И вдруг обнаруживаешь в себе остраненную и отстраненную независимость: ребята, я уже не здешний. Я уже живу за границей. Достоинство и отрада свободы - мягкая улыбка: я ни от кого ничего не хочу, мне ни от кого ничего не надо, я - вне, отдельный: я даже нетвердо знаю, что тут у вас происходит и по каким правилам на какие ставки вы играете. Обнимаю, искренне ваш.

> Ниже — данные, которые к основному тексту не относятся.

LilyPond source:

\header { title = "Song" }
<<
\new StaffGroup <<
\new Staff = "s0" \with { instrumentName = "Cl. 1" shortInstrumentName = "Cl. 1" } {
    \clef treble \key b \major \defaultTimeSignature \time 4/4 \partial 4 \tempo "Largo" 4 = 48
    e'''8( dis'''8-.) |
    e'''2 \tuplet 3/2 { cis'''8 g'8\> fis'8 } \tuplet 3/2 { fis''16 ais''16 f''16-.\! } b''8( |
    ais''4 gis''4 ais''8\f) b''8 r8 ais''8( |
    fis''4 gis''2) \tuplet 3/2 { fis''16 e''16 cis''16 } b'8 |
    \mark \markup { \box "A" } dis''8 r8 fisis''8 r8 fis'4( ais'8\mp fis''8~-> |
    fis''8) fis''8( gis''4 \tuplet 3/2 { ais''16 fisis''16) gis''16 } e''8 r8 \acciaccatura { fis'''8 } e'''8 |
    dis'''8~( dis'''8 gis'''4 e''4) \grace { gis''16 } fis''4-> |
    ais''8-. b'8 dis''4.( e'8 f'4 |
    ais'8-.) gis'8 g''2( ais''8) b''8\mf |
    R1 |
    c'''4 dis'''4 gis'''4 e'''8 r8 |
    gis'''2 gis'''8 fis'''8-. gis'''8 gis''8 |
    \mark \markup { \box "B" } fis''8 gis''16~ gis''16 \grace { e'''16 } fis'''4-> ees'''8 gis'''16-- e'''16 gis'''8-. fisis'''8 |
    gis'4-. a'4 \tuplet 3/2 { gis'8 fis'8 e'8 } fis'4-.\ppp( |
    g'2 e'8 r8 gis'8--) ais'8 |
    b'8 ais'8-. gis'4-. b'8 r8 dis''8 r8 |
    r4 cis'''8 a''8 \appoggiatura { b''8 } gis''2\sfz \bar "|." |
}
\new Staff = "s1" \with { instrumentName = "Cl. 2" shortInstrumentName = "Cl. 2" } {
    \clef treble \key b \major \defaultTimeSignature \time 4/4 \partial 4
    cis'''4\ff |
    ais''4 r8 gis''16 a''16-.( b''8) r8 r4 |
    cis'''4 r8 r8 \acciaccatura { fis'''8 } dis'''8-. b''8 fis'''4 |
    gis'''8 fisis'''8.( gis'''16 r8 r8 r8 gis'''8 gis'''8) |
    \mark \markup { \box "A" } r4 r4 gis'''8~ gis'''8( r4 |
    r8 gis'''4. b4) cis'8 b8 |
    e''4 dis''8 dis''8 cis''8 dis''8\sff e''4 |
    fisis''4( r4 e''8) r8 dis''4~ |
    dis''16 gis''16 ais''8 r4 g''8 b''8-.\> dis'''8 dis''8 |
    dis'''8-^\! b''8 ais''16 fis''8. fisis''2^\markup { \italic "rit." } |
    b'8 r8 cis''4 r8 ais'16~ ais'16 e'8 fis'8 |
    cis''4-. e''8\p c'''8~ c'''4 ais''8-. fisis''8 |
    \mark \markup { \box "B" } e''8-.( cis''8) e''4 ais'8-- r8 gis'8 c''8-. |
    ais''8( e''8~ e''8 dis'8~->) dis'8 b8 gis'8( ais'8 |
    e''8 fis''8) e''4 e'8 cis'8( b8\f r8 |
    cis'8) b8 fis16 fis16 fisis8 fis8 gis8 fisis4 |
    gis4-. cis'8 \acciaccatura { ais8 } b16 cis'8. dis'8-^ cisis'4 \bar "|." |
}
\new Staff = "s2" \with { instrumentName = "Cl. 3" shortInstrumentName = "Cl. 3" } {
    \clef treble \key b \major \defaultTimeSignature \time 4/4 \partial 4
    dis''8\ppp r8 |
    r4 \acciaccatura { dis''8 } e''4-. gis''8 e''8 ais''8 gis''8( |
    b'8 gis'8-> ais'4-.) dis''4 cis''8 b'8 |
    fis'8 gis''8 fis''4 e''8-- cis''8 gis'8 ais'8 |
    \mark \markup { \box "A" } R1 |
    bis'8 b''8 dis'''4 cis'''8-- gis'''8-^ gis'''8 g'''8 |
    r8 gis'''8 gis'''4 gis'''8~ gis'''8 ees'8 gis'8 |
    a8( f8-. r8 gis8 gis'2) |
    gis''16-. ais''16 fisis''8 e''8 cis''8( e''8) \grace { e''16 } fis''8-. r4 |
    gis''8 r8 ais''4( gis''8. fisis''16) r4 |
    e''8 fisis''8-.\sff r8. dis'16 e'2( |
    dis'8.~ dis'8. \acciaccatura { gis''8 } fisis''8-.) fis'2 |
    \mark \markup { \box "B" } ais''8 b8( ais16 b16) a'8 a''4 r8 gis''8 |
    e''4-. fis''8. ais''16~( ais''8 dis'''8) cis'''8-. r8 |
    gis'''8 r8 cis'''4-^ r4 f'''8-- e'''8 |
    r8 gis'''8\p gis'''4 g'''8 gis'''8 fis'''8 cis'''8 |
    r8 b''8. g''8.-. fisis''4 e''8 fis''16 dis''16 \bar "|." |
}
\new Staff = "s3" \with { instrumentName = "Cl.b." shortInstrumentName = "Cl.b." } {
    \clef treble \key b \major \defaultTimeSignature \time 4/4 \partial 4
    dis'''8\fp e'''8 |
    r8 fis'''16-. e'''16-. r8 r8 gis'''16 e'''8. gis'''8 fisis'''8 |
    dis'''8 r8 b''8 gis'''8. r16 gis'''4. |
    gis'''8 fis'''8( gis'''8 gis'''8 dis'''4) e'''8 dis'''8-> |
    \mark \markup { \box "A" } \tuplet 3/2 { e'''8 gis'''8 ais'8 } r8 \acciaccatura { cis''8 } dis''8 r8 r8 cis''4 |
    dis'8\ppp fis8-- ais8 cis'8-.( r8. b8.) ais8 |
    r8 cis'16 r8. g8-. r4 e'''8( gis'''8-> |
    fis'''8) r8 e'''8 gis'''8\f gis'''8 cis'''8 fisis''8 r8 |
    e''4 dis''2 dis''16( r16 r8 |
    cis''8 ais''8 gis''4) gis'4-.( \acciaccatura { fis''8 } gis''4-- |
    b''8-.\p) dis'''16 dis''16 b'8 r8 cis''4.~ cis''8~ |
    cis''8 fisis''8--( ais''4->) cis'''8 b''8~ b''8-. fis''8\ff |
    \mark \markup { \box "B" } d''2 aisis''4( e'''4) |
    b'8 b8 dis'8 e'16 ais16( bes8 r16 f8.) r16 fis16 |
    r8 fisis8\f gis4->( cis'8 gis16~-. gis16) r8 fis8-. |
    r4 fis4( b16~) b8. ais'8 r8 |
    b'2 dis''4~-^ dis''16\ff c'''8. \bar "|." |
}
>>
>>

И не просто хочешь домой: нет, в главном тебе здесь нравится, интересно, здесь твои друзья, здесь решаются дела и судьбы, здесь кипит жизнь - это, вроде, и твоя тоже настоящая жизнь, впечатления, события, новости, знакомства, планы, все это хорошо, - но при этом одновременно хочется жить дома. Там. И не то чтоб там лучше - нет, там никак, скучно, духовно пусто, одиноко, привычно, нормально: как раньше, как обычно; как всегда. Чуждо. И кажется, будто там для тебя внутренне ничего не изменилось, и будто сам ты внутренне не изменился, - но и здесь чуждо! тяжело; неприятно; непривычно; зависимо. Не твое. Ты был отсюда. Но ты уже не отсюда.
Россия, в которой жил, живет в твоем естестве той, неизменной, живет в рефлексах и ментальности, и по песчинке исподволь меняется вместе с твоей памятью и тобою самим. А настоящая Россия меняется реально. Ты следишь за событиями, переживаешь их умом и нервами - но не шкурой. Ты дышишь другим воздухом. И ты замучишься входить в эту воду дважды.
И Ганапольскому в «Эхе Москвы» на вопрос: ну, как тебе Москва? я мог ответить честно только одно: ребята, в этой сверхгигантской куче дерьма оскорбительно и непереносимо все. Кроме одного: но! ребята, вы все здесь…
И давно мне напоминает эта грустная метаморфоза гениальный среди прочих рассказ Брэдбери «Были они смуглые и золотоглазые». Как колонисты на Марсе постепенно и незаметно для себя превращаются в марсиан, и уже удивленно не приемлют прибывших землян, а те ломают головы, где ж колонисты и откуда ж эти марсиане.